▶ _WHAT IS NEEDED_
Translate this sentence from the note terms passage below into Spanish: "If the last Index Determination Date is not a Trading Day or if there is a Market Disruption Event on such last Index Determination Date, such last Index Determination Date will be the immediately succeeding Trading Day during which no Market Disruption Event shall have occurred; provided that the last Index Determination Date will be no later than the second scheduled Trading Day preceding the Maturity Date, and if such date is not a Trading Day or if there is a Market Disruption Event on such date, the Calculation Agent will determine the value of the S&P 500 Index on such last Index Determination Date in accordance with clause (ii) of the preceding paragraph."

* begin PASSAGE TO READ *

If the last Index Determination Date is not a
Trading Day or if there is a Market
Disruption Event on such last Index
Determination Date, such last Index
Determination Date will be the immediately
succeeding Trading Day during which no Market
Disruption Event shall have occurred;
provided that the last Index Determination
Date will be no later than the second
scheduled Trading Day preceding the Maturity
Date, and if such date is not a Trading Day
or if there is a Market Disruption Event on
such date, the Calculation Agent will
determine the value of the S&P 500 Index on
such last Index Determination Date in
accordance with clause (ii) of the preceding
paragraph.
Trading Day................... A day on which trading is generally conducted
on the New York Stock Exchange ("NYSE"), the
American Stock Exchange, Inc. ("AMEX"), the
NASDAQ National Market ("NASDAQ NMS"), the
Chicago Mercantile Exchange and the Chicago
Board of Options Exchange, as determined by
the Calculation Agent.
Initial Currency Exchange Rate .676 U.S. Dollars
-----------------
1 CHF
Final Currency Exchange Rate.. The Swiss Franc/U.S. Dollar exchange
reference rate as of February 1, 1999 as
shown on Reuter's Page WMRH (or any
replacement page for the purpose of
displaying such rate) under the caption
"Closing Mid Rates V US $ [1]," as determined
by the Calculation Agent. See "Historical
Information - Swiss Franc/U.S. Dollar
Exchange Rate" below.
Market Disruption Event....... "Market Disruption Event" means, with respect
to the S&P 500 Index:
(i) a suspension, absence or material
limitation of trading of 100 or more of
the securities included in the S&P 500
Index on the primary market for such
securities for more than two hours of
trading or during the one-half hour period
preceding the close of trading in such
market; or the suspension, absence or
material limitation of trading on the
primary market for trading in futures or
options contracts related to the S&P 500
Index during the one-half hour period
preceding the close of trading in the
applicable market, in each case as
determined by the Calculation Agent in its
sole discretion; and
(ii) a determination by the Calculation
Agent in its sole discretion that the
event described in clause (i) above
materially interfered with the ability of
the Company or any of its affiliates to
unwind all or a material portion of the
hedge with respect to the Notes.

* end PASSAGE TO READ *
* begin DATA SHOWN *

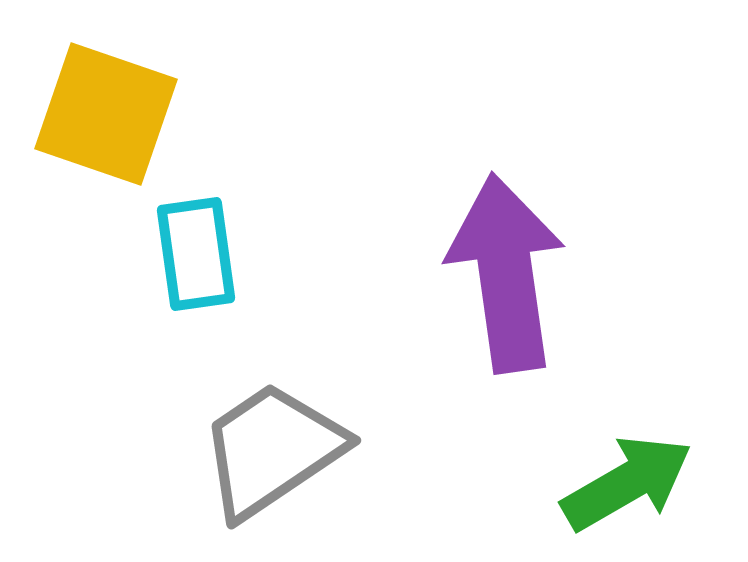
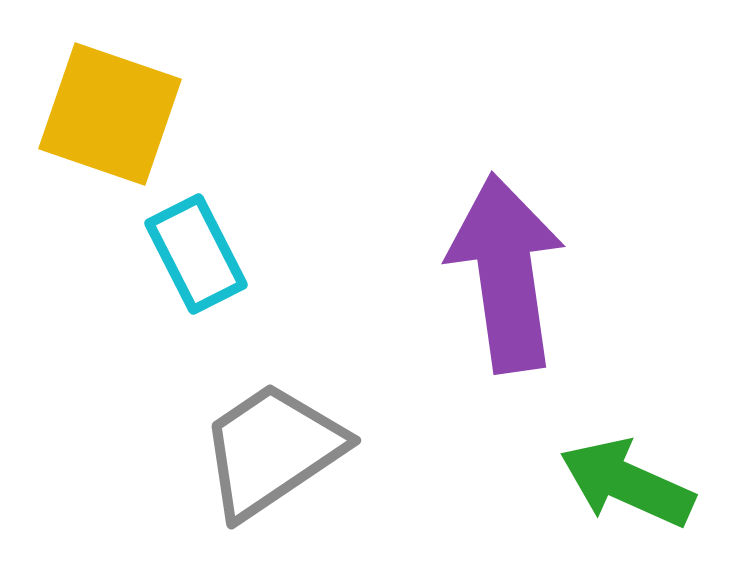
yellow square: moved 4 px right
cyan rectangle: rotated 19 degrees counterclockwise
green arrow: rotated 126 degrees counterclockwise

* end DATA SHOWN *

▶ _EXERCISE RESPONSE_
Si la última Fecha de Determinación del Índice no es un Día de Negociación o si se produce un Supuesto de Interrupción del Mercado en dicha última Fecha de Determinación del Índice, dicha última Fecha de Determinación del Índice será el Día de Negociación inmediatamente siguiente en el que no se haya producido ningún Supuesto de Interrupción del Mercado; en el entendido de que la última Fecha de Determinación del Índice no será posterior al segundo Día de Negociación programado anterior a la Fecha de Vencimiento, y si dicha fecha no es un Día de Negociación o si se produce un Supuesto de Interrupción del Mercado en dicha fecha, el Agente de Cálculo determinará el valor del Índice S&P 500 en dicha última Fecha de Determinación del Índice de conformidad con la cláusula (ii) del párrafo anterior.